Photo courtesy of the Hartford Courant.

As Dropout Nation made clear in yesterday’s podcast, we can no longer wait for Sputnik moments and periods of clarity to spur school reform. Our kids only get one shot and we only get this time now to make it happen. Families and communities must be part of the reform efforts and ultimately, the leading players in American public education. Yet the status quo and even some reformers remain resistant to bringing these two groups to the table. This must end.

Gwen Samuel, who helped pass the nation’s second Parent Trigger law last year, offers her thoughts on what must be done to spur Parent Power and bring communities to the table in this Voices of the Dropout Nation. Read, consider and take action:

The expert-driven approach to education does not work. It hasn’t worked. And it won’t work into the future, especially in an age in which our fiscal crises is forcing everyone to spend smartly.

We know that degrees and certifications don’t equal better education for kids. We know that “experts” haven’t figured out what works in communities and in schools. Our public policymakers haven’t done a good job of communicating with everyone who is a stakeholder in education — including parents, guardians, students, small businessmen and other taxpayer. And  America’s children have suffered as a result.

It is time to move away from one sided certified, degreed and  experts only approach towards improving educational outcomes for America’s children. We must embrace a model of shared responsibility for reforming education that realizes that schools are part of villages of learning — and validates all players in education  as value-added.

It begins by looking at the fiscal crisis that is helping to bring school reform to the fore, acknowledging the fact that America’s fiscal crisis is a man-made storm and thus, one whose course we have the power to change. It also means accepting the fact that we cannot reform education through an island mentality.

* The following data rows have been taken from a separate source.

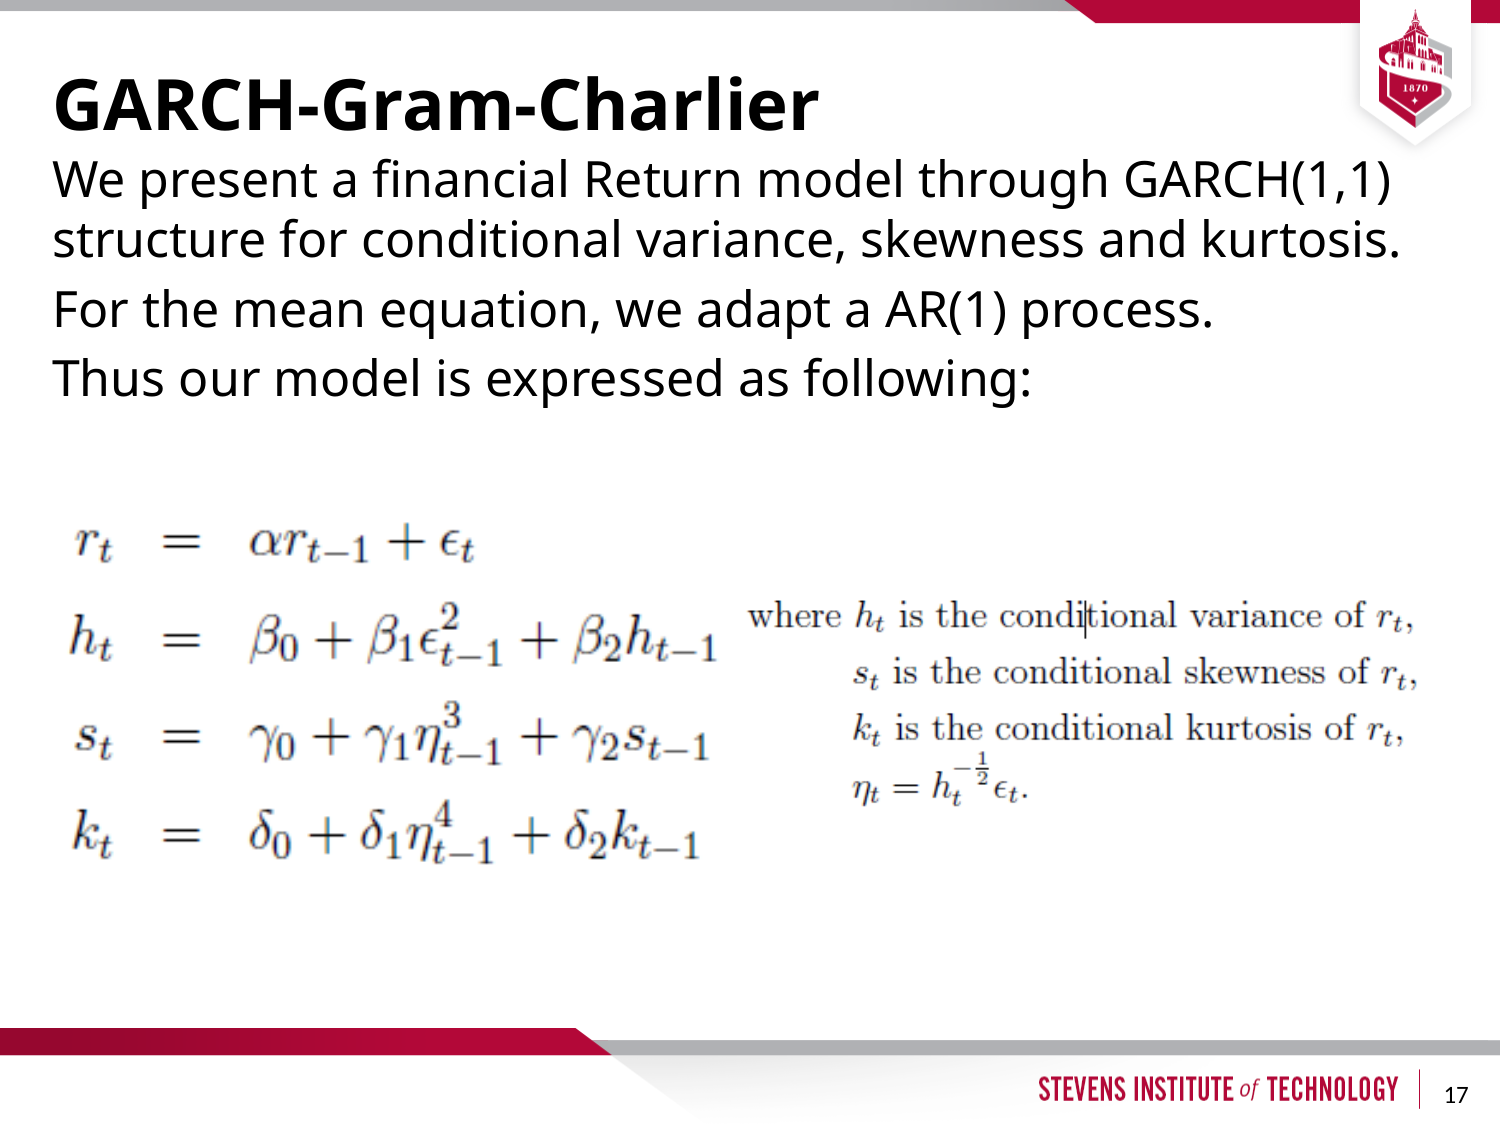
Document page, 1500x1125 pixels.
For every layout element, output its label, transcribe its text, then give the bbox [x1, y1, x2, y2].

list We present a financial Return model through GARCH(1,1) structure for conditional variance, skewness and kurtosis. For the mean equation, we adapt a AR(1) process. Thus our model is expressed as following: [37, 144, 1463, 410]
title GARCH-Gram-Charlier [37, 45, 1338, 144]
picture [0, 0, 1500, 160]
picture [0, 1028, 1500, 1125]
slide_number ‹#› [1428, 1071, 1490, 1108]
picture [36, 504, 1434, 899]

It means all of us — including policymakers — must communicate and work with communities outside of their “comfort” zone. This will help make communities key players in what I call the village concept of education and end the conceit that schools should be the sole providers of educational experiences.

We must reinforce the attitude that educating America’s children is a shared responsibility. This means parents and guardians are as much a part of education decisions as schools. It also means that we must teach every parent to know their child, know their school and know their community, what I call the K3 curriculum.

For parents, it means holding everyone accountable for education — and being held accountable by others as well. Along this journey towards a village of education, we will need to develop a tough skin and be prepared to hold each other accountable towards the building of a strong educational system and economically viable country.

As parents and taxpayers, we must demand more of a shared leadership role. We must also ask more questions like these:

  • How are schools funded and held accountable for effective spending?
  • How do we align resources between home, school and community?
  • How do we ensure that students are empowered to learn?
  • How are we ensuring that schools are safe, nurturing and welcoming environments?
  • How do we ensure that our fellow parents and guardians are engaged within the education process without being judged because of their zip code and socioeconomic status?
  • How do we ensure teachers are respected, prepared for teaching and valued, yet held accountable for effective teaching and student learning?
  • How do we hold administrators, superintendents and school boards accountable for effective leadership?
  • How do we craft public policy that clearly states that they can be removed if they fail  to effectively lead their school, their staff and themselves?
  • How do we ensure recall laws are embedded in public policy?

Once we begin to embrace this attitude adjustment in education, we will see a major turning point in the 21st century. America will be back on track when it comes to education.

This attitude adjustment process will not be easy. but it is necessary. We must improve education. And we must stabilize our economy.